По обыкновению, проснулась рано. Немного полежала, плавая в сонном оцепенении с закрытыми глазами, не смея поверить в пульсирующую боль в висках, в неприятный медный привкус во рту и смутно тревожась, что в ее реальную жизнь вторглось что-то чуждое. По шуму вентилятора поняла, что уже утро и вся постель видна в лучах рассветного солнца над лагуной.

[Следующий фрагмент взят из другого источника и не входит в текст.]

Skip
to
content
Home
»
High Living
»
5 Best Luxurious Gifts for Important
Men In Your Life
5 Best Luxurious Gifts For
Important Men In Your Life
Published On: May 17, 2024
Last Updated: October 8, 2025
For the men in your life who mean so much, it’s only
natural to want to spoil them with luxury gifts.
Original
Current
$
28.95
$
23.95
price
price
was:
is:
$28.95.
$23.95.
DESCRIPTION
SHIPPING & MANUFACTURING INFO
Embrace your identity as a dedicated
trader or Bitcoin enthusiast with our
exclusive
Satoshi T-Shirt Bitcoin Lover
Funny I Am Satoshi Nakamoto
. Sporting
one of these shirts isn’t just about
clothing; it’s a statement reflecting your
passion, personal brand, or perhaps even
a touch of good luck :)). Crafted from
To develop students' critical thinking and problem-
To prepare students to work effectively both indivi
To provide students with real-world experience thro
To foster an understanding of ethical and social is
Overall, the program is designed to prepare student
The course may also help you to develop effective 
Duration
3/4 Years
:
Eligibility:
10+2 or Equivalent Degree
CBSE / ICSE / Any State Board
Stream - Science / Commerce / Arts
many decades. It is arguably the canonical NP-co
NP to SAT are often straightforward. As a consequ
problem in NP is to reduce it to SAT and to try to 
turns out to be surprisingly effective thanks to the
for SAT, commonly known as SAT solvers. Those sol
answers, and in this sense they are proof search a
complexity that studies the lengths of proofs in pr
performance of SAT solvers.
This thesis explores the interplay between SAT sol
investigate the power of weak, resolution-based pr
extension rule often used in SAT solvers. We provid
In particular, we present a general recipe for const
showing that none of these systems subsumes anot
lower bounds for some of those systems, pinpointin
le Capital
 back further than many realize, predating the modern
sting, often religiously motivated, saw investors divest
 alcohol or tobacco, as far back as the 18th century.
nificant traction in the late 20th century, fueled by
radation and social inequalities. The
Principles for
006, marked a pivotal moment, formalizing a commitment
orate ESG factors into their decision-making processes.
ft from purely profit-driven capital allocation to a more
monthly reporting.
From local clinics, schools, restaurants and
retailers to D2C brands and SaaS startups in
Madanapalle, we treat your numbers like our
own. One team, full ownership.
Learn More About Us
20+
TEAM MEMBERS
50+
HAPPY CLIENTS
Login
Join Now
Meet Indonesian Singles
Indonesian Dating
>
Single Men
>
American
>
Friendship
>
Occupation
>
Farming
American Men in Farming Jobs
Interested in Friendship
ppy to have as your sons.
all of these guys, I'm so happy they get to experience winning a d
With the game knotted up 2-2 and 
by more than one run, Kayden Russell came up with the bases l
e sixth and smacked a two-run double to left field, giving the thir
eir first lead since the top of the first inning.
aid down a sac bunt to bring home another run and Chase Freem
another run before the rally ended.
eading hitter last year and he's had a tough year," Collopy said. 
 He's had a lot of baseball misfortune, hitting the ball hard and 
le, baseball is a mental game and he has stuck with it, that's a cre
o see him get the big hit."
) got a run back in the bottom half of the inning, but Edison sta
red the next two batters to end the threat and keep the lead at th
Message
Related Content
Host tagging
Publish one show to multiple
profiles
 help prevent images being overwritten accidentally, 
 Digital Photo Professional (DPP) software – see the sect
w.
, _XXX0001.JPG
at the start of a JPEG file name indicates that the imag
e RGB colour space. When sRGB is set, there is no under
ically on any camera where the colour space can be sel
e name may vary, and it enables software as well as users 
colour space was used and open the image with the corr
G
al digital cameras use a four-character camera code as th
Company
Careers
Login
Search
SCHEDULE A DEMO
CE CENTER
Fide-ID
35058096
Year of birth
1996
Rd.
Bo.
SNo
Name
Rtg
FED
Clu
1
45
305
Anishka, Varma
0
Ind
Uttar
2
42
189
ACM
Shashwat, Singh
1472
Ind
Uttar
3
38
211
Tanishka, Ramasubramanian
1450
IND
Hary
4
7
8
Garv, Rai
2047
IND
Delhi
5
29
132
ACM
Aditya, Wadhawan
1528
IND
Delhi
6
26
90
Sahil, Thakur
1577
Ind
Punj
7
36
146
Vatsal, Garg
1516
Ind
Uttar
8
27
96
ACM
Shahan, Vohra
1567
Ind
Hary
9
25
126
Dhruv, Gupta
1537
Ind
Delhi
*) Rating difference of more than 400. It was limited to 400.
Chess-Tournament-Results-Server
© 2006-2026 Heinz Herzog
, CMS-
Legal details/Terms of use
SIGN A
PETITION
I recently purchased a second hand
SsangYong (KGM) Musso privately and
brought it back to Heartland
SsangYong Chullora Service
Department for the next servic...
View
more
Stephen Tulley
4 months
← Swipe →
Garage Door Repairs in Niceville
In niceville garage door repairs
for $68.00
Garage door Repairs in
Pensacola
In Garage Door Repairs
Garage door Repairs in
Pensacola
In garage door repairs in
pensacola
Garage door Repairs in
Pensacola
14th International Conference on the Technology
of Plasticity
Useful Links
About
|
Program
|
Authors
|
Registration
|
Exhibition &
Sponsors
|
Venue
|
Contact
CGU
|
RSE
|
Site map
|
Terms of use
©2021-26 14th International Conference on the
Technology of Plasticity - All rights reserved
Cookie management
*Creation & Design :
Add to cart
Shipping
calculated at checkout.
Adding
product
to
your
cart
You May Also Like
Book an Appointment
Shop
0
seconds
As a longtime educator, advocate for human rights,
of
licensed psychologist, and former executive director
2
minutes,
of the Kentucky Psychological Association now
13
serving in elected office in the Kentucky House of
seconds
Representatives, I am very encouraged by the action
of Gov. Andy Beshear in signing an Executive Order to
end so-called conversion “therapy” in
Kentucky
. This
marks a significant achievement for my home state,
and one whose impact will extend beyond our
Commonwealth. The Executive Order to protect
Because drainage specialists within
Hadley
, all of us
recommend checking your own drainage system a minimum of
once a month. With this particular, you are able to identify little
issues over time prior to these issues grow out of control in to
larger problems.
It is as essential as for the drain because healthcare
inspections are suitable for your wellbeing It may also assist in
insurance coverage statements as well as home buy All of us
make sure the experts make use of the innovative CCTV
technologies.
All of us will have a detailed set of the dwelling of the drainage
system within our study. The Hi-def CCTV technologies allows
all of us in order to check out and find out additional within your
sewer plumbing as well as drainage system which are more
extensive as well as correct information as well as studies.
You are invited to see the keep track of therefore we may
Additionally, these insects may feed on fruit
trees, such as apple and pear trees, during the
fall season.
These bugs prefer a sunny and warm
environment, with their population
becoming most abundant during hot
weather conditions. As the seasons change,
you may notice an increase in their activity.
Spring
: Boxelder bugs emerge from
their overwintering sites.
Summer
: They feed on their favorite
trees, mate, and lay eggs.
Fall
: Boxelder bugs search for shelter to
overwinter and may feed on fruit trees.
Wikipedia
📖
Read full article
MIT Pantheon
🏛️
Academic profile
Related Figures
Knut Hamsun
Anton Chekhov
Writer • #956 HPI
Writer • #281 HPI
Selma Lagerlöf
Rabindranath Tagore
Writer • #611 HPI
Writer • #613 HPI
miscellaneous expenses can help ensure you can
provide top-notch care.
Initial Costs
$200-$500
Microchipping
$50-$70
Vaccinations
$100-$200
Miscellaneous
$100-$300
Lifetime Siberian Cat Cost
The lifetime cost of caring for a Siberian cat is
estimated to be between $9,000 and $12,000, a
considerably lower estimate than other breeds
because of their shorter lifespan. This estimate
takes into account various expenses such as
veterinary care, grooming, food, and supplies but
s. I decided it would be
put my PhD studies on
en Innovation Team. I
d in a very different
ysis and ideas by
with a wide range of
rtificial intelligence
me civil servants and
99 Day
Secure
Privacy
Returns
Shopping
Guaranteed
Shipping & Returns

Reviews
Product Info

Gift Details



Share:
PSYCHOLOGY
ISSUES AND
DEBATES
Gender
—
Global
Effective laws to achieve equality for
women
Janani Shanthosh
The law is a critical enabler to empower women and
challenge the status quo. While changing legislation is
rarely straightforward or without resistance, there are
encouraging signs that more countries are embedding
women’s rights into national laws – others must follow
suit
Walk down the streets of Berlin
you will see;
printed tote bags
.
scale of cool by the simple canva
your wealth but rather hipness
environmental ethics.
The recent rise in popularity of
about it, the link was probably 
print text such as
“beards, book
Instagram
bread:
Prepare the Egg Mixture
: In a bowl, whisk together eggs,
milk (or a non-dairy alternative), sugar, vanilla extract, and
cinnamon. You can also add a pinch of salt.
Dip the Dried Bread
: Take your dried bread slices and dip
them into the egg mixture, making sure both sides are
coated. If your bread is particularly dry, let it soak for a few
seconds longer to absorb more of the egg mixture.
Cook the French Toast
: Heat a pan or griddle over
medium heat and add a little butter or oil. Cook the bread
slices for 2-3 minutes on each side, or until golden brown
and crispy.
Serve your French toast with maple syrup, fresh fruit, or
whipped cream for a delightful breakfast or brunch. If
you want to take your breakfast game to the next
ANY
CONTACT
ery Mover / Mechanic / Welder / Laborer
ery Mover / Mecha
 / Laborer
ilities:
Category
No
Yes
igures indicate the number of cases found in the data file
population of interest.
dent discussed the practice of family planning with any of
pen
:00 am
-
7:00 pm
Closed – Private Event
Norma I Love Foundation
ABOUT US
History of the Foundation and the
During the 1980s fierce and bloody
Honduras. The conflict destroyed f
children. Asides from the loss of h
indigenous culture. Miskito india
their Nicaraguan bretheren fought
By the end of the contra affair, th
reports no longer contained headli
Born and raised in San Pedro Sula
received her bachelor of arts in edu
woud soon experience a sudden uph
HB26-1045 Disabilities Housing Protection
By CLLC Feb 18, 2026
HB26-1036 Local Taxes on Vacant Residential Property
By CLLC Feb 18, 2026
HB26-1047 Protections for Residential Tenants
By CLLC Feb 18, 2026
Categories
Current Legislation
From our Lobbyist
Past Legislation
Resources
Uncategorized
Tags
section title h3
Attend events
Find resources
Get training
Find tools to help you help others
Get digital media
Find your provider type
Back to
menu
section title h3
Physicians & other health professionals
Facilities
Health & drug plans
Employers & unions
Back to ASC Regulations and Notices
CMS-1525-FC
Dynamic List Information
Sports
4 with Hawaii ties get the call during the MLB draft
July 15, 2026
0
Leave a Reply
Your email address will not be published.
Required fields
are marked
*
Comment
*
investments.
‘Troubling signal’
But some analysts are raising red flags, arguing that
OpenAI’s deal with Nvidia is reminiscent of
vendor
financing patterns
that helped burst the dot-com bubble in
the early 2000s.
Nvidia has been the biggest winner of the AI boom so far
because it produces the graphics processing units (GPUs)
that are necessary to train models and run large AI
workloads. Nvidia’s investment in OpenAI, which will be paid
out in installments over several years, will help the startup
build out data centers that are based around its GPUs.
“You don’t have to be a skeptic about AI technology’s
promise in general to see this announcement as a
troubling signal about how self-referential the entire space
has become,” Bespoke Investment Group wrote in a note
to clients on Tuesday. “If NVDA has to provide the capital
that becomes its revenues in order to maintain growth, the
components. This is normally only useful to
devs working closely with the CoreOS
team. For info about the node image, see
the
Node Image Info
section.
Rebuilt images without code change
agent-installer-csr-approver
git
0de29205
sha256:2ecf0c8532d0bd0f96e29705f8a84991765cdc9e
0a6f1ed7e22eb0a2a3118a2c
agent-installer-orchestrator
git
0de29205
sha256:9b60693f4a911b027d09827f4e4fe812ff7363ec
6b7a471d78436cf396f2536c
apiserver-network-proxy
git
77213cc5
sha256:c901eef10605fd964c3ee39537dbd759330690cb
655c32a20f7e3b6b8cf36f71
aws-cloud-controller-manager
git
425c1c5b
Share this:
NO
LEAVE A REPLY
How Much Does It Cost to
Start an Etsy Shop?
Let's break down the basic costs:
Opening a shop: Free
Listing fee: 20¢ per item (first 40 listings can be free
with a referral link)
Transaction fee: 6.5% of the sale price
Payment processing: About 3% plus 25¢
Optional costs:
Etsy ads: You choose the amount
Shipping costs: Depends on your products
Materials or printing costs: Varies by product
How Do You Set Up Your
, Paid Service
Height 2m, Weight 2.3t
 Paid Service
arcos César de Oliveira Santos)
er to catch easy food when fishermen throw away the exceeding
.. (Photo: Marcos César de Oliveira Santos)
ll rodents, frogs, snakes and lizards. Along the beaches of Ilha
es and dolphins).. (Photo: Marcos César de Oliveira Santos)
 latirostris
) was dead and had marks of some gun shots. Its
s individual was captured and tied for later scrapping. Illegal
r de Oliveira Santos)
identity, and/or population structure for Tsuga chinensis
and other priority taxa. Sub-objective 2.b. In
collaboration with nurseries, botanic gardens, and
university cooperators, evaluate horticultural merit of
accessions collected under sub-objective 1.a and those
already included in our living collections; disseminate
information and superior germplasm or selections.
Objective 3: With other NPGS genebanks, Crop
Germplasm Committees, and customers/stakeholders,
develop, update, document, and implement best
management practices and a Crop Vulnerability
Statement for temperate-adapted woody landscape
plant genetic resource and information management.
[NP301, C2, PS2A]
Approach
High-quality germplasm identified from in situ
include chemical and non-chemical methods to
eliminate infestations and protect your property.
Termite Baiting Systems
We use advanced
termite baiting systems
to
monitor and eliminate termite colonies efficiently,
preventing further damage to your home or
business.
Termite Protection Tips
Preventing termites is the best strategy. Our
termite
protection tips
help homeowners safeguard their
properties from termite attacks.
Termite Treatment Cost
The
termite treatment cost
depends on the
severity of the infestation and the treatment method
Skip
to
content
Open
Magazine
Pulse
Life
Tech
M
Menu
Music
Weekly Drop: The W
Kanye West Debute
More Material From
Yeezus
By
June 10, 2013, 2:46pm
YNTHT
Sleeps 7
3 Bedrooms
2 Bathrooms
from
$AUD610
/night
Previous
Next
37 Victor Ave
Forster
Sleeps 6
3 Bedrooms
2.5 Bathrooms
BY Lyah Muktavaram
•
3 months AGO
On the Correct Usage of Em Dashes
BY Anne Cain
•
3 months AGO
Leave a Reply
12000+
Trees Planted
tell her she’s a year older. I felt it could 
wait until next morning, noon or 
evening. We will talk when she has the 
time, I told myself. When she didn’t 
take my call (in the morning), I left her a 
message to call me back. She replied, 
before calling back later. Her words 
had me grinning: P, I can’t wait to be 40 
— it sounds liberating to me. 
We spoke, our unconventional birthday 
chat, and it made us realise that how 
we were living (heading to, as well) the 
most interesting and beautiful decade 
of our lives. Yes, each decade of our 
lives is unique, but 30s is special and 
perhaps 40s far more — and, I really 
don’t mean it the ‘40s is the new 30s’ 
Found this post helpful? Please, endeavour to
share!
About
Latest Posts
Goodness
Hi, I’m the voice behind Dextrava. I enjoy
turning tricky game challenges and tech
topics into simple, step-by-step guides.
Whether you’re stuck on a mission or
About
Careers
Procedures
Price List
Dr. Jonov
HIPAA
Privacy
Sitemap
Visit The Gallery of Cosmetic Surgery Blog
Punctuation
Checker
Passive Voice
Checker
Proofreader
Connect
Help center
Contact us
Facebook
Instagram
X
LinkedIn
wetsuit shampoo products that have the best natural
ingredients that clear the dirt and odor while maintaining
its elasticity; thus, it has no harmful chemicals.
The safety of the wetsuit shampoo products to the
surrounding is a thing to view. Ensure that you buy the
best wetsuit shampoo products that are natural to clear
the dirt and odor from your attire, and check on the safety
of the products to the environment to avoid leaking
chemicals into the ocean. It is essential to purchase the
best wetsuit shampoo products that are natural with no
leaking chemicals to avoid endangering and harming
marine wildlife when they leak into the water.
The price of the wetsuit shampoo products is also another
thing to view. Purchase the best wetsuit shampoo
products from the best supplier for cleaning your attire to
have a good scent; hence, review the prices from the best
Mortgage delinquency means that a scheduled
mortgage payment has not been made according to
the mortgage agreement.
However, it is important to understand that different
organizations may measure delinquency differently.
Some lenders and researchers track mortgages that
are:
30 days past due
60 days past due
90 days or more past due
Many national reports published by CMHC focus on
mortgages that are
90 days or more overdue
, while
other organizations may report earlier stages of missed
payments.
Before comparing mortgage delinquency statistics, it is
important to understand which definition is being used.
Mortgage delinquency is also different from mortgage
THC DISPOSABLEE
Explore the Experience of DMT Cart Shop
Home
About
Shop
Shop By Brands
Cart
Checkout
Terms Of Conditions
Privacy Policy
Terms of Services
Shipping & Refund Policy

И вдруг ее сознание точно смертоносным лучом пронзила мысль, что она впервые в жизни легла в постель с чужим мужчиной и занималась с ним любовью. В ужасе она обернулась к нему через плечо, но его в постели не было. Не было его и в ванной. Она зажгла верхний свет и увидела, что одежды его тоже нет, зато ее вещи, которые она разбросала по полу, лежат аккуратно, почти любовно сложенные на стуле. В эту самую минуту она спохватилась, что ничего не знает о нем, ничего - даже его имени, и единственное, что ей осталось от безумной ночи,- тонкий аромат лаванды, растворившийся в очищенном воздухе после грозы. Лишь когда она взяла книгу с ночного столика, чтобы положить в сумку, она обнаружила, что он вложил в страницы этой книги, начиненной ужасами, бумажку в двадцать долларов.